╭─ MATERIAL PROVIDED
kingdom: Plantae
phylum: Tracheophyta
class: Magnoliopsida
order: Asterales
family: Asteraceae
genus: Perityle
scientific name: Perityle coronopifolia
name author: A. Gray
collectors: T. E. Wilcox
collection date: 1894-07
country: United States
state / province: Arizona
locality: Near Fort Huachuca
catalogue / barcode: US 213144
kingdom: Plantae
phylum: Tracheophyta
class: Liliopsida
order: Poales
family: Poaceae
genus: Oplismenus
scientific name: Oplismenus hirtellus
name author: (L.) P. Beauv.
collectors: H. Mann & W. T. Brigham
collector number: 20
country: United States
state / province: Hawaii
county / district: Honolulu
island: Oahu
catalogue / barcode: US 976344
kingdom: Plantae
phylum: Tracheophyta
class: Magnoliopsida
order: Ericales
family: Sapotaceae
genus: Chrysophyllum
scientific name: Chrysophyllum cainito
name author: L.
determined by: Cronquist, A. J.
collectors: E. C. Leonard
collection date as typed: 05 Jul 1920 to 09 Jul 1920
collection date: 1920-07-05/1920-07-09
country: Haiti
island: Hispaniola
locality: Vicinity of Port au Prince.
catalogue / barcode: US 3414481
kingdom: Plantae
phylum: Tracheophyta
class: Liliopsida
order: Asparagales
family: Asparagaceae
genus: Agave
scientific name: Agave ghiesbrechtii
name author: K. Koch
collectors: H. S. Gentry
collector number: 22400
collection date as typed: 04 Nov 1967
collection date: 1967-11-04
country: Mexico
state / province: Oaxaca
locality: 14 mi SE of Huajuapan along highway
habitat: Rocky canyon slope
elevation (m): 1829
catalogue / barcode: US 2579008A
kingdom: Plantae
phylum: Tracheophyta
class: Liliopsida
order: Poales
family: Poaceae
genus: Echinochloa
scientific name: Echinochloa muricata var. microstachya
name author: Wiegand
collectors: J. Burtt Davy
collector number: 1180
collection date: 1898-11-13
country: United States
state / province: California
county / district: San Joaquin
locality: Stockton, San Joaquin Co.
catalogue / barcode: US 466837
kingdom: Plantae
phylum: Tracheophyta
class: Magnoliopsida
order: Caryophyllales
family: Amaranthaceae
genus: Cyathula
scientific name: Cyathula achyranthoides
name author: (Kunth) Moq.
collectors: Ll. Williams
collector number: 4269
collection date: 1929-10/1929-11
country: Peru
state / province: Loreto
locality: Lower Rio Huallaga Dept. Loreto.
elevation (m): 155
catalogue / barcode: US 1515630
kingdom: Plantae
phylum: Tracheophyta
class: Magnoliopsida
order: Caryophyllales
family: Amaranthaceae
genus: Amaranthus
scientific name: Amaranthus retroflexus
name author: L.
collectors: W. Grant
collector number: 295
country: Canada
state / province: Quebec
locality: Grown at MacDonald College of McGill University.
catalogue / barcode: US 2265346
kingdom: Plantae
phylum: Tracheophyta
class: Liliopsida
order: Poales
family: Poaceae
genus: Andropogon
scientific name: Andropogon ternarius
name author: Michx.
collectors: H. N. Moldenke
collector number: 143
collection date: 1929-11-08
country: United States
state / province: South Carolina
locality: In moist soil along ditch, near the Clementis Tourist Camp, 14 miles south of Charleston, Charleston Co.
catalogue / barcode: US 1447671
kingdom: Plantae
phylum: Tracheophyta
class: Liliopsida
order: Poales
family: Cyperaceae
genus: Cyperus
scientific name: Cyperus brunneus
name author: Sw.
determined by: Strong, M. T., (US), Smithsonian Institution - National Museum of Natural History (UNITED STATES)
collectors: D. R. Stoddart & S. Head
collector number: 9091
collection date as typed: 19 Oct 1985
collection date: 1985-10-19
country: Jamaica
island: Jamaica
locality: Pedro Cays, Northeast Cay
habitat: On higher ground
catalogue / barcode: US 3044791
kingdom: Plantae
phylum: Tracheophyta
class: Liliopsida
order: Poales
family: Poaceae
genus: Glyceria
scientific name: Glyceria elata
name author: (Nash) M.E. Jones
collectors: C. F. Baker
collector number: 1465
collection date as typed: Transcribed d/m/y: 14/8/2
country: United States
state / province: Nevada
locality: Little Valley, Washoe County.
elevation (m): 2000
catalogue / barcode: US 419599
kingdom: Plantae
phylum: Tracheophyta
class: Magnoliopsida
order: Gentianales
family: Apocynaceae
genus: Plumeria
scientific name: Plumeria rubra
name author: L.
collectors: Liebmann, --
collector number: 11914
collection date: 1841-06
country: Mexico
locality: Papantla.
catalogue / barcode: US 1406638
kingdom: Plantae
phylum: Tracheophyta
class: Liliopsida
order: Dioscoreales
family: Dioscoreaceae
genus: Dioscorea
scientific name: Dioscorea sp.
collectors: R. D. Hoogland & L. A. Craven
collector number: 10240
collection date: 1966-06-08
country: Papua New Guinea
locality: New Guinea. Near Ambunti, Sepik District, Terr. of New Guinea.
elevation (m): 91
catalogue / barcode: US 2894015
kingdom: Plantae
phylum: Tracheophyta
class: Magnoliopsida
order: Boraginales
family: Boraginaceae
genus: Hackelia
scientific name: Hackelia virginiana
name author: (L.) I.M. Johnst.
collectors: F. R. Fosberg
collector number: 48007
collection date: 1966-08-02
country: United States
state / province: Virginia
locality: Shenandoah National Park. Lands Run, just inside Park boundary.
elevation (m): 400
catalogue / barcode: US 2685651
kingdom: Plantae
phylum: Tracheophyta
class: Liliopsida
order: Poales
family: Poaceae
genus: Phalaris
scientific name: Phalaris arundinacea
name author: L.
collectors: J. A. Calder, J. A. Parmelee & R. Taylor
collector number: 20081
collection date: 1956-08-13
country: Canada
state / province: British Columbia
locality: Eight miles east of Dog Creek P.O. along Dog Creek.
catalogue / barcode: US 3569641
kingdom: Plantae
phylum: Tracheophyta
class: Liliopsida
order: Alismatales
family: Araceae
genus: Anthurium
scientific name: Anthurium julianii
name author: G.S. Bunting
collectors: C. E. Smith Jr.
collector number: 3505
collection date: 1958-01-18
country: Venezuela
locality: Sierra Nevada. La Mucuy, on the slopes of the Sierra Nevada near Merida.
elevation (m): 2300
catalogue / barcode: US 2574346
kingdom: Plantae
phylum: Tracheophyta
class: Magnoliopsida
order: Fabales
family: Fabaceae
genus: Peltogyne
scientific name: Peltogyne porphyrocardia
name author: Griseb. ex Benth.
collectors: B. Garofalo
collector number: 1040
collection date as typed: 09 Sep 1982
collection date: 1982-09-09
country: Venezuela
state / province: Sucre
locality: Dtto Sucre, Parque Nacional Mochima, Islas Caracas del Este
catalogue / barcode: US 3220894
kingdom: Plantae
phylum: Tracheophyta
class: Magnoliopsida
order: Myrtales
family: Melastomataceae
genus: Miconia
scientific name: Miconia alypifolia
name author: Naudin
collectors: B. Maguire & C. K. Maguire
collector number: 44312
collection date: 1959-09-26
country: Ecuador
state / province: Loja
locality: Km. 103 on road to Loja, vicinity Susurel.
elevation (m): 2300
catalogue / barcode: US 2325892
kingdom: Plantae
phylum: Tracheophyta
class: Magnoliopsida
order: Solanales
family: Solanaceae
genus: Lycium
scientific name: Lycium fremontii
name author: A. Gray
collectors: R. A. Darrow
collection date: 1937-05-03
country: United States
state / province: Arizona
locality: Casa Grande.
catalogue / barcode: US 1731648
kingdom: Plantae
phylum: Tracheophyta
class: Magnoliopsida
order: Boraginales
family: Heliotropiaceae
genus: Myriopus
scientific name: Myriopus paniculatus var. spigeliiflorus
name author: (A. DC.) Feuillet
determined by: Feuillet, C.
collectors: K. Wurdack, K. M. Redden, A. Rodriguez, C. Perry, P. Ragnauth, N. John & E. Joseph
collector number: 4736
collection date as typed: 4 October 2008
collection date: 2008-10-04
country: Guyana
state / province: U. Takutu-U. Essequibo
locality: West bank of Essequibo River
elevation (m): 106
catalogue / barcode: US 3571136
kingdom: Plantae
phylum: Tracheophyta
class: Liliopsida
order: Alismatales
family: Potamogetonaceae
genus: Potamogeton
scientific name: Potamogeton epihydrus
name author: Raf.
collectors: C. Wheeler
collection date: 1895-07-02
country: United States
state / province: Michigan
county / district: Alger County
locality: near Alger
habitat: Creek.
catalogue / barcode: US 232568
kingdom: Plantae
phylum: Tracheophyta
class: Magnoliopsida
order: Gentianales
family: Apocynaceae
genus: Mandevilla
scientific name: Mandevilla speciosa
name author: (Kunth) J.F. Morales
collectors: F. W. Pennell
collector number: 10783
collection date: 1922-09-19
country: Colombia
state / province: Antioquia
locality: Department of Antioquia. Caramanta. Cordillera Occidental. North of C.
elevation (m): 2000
╰─
» **YOUR OBJECTIVE**
Repeat the data from its first line through the line containing "scientific name: Oplismenus hirtellus", including that line, and copy each one without change.

» **COMPLETE OUTPUT**
kingdom: Plantae
phylum: Tracheophyta
class: Magnoliopsida
order: Asterales
family: Asteraceae
genus: Perityle
scientific name: Perityle coronopifolia
name author: A. Gray
collectors: T. E. Wilcox
collection date: 1894-07
country: United States
state / province: Arizona
locality: Near Fort Huachuca
catalogue / barcode: US 213144
kingdom: Plantae
phylum: Tracheophyta
class: Liliopsida
order: Poales
family: Poaceae
genus: Oplismenus
scientific name: Oplismenus hirtellus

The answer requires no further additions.